A focus on the Korean peninsula – and a Visualization for Peace – It is time to think of the Children!
The latest crisis in the very long standoff between northern Korea and the United States of America, now focusing on nuclear weapons, is again demanding a response, And to those people who choose to work with meditation and visualization as a way of working for peace on the planet, I have a suggestion.
The peninsula has a range of mountains running from north to south, and on the northern border with China there is a magnificent active volcano called Mount Packtu or Backdu.
They call this mountain and its surrounding caldera Heaven’s Lake. It is considered by people from the whole of Korea to be the country’s spiritual home and is called “the Sacred Mountain of the revolution.” It was the birthplace of the founder of the first Korean Kingdom BC.
Travel south and just below the southern tip of the Korean mainland and linking directly in a vertical line with the northern mountains there is a small island called Chejudo, part of which is another splendid shield volcano called Mount Hallasan. It is the highest mountain in southern Korea – ‘enough to pull the universe’ they say, its role being to protect the people of Cheju from the ocean. (see photo above)

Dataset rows
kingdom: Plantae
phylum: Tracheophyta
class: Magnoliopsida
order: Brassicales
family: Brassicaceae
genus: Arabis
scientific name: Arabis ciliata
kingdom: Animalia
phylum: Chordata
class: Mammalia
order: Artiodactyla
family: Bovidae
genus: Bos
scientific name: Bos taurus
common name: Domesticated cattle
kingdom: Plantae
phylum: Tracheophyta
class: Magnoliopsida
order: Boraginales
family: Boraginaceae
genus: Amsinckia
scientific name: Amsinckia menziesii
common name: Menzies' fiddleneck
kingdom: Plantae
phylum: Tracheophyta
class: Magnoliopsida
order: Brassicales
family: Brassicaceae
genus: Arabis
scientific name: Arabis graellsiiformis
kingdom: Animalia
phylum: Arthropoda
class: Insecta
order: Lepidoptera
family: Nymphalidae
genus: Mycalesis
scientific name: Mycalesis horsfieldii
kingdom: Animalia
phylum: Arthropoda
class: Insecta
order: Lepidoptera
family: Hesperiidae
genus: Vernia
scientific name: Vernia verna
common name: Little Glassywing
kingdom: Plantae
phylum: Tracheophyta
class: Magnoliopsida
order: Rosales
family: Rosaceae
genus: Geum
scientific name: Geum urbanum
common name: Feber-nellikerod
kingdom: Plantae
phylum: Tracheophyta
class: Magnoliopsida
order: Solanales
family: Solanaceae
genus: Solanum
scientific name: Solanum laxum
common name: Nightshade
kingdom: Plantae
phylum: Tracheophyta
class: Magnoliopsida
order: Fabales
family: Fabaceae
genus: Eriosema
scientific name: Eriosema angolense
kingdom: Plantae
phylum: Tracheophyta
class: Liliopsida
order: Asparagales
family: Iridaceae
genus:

> [Written exercise 1]
Transcribe the rows word for word. Begin at the line that has "genus: Eriosema" and stop after the final line of the rows, with both included.
> [Written exercise 2]
Please pick up the passage on the Korean peninsula and continue it from its last sentence.
The rows have no connection to the passage on the Korean peninsula.

> [Response 1]
genus: Eriosema
scientific name: Eriosema angolense
kingdom: Plantae
phylum: Tracheophyta
class: Liliopsida
order: Asparagales
family: Iridaceae
genus:

> [Response 2]
Visualize this energy line cutting through the artificial border – the buffer zone – in the centre of the country. I was convinced when I was there in 1994 that by focusing on the combined encompassing power of these two great protective mountains, much could be achieved to inform the hearts of the leaders and engender peace and courage and trust, and help to dispel the fear of constantly being under military threat being experienced by all the people on both sides of that cruel dividing line over so many years.
In 1994 I was heading for Europe with a friend and co-worker, and we chose Korea for a one-week stopover on the way. One place that I felt very strongly to include in the trip was the beautiful little island called Chejudo just off the south coast of the peninsula. There we found a small local hotel, not known to tourists, of which there were very few In those days, and initially they indicated the were booked out. With the help of a translator we discovered they were trying to put us off, sure that we would find simple Asian-style accomodation would be too modest for westeners! In fact it suited us well and had a lovely ocean view.
On the first evening we set off for a walk and were attracted by the sound of a choir in a church just around the corner. We slipped in and sat quietly for the last part of the Mass, and afterwards met the parish priest, who just happened to be the only Australian within a group of Irish priests from the Colomban Order of missionaries serving in Korea.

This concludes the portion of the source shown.